PASSAGE

* * * *

Bio-fuels may not be the panacea to the solution for the discovery of a more environmentally friendly fuel. According to Volkswagen refining the diesel engine may generate less harmful CO2 emissions than that of bio-fuel, a belief that is gaining increasing support.   Whilst no one argues that bio-fuels are more environmentally friendly than conventional fuels, the cost of production is increasing, as land is required, which in turn requires more machinery and transportation.

Energy Prices

In 2006 wholesale energy prices rose 27% on average, and gas bills escalated by 40%.  This trend is continuing to fluctuate over the next several years, making short term energy prices volatile.  This in turn will undermine the Stock Market returns and the global economy.  Witness the latest Ofcom investigation into Energy companies pricing.

India’s economy has been growing by more than 8% a year over the past four years, while China’s annual growth rate has risen 7% in 1999 to 10.5% before the financial collapse, and that growth is set to return.  Demand for oil is pushing the prices higher as speculators and production demands vie for global position.

However, the consumption per capita  of the Asian markets is still low compared to the West.  The average UK consumer consumes 10.4 barrels of oil per year and the average American uses 26, but the average Chinese uses only 1.5 barrels per person and the Indians use less than 1.

* * * *

TASK DIRECTIONS
According to the passage on fuel and energy prices, by how much did gas bills rise in 2006?

[Body or hand keypoint data]
* * * *

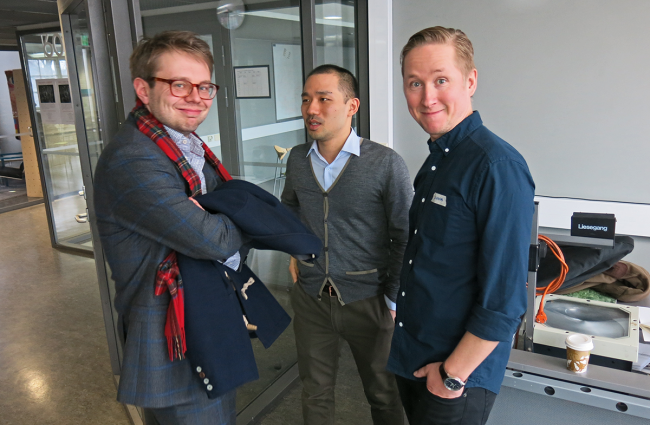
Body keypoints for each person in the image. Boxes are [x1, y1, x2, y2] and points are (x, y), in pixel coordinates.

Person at [387, 26, 535, 425]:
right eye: (414, 83)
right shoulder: (439, 160)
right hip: (415, 354)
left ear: (470, 81)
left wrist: (451, 377)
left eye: (441, 80)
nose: (427, 97)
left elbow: (505, 301)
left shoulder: (497, 166)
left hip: (456, 376)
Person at [93, 31, 243, 424]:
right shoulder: (134, 159)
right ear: (143, 89)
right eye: (179, 84)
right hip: (173, 343)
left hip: (203, 319)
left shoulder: (185, 146)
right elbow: (216, 240)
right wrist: (241, 216)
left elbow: (221, 217)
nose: (196, 97)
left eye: (204, 86)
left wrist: (219, 213)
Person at [281, 64, 412, 425]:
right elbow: (289, 209)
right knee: (315, 392)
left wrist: (392, 299)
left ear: (352, 106)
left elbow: (405, 234)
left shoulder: (385, 163)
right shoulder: (297, 158)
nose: (312, 109)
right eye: (306, 99)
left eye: (324, 99)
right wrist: (296, 251)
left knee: (384, 395)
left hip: (370, 299)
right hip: (311, 299)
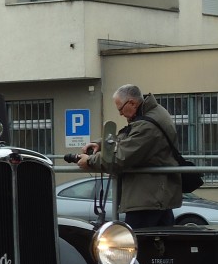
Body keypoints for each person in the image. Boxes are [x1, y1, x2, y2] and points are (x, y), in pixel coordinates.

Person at [76, 84, 181, 229]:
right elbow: (128, 139)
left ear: (131, 103)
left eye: (120, 109)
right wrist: (101, 144)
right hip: (155, 196)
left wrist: (90, 161)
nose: (120, 114)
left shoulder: (147, 125)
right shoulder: (152, 114)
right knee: (159, 240)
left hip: (146, 199)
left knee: (134, 241)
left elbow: (121, 157)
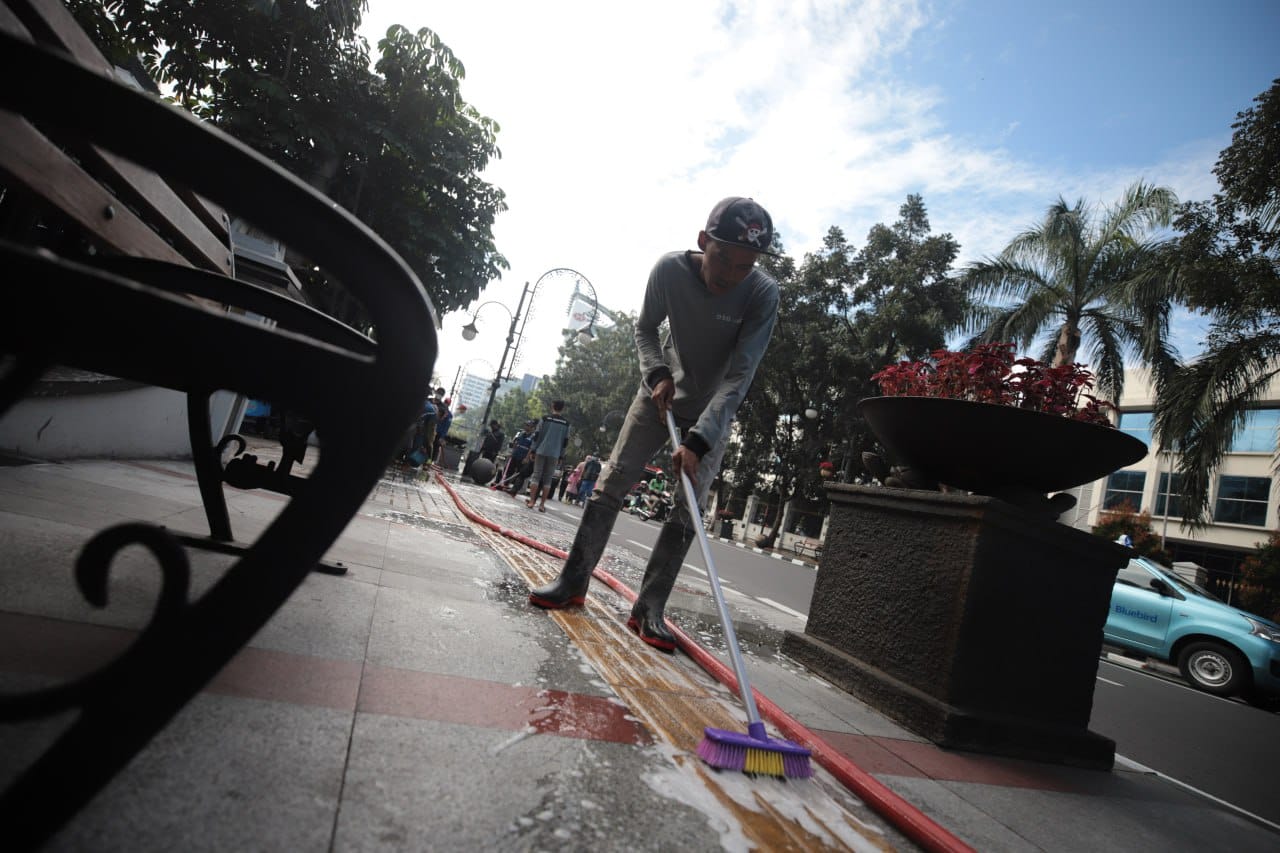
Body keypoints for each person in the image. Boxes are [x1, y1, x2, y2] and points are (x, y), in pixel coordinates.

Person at [528, 197, 781, 652]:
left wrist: (700, 441)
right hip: (658, 395)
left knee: (689, 507)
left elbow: (740, 375)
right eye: (723, 258)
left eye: (744, 266)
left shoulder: (762, 294)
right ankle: (573, 580)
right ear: (703, 242)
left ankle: (649, 608)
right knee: (613, 480)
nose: (730, 275)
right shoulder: (669, 271)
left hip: (712, 410)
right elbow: (645, 328)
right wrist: (657, 373)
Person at [525, 400, 571, 512]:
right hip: (555, 454)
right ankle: (542, 505)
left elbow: (537, 435)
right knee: (548, 479)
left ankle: (531, 501)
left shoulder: (545, 419)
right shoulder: (566, 424)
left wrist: (533, 450)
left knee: (536, 476)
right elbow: (565, 441)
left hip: (541, 450)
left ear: (552, 406)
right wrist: (561, 456)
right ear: (563, 408)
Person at [495, 419, 537, 492]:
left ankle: (515, 489)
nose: (526, 427)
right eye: (526, 425)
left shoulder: (533, 437)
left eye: (528, 426)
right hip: (515, 455)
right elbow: (515, 443)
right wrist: (512, 452)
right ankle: (504, 484)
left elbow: (531, 448)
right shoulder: (521, 433)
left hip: (523, 457)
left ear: (532, 428)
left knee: (520, 474)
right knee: (508, 470)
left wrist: (527, 458)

* * * *

YOUR RESPONSE
Gas bills rose by 40% in 2006.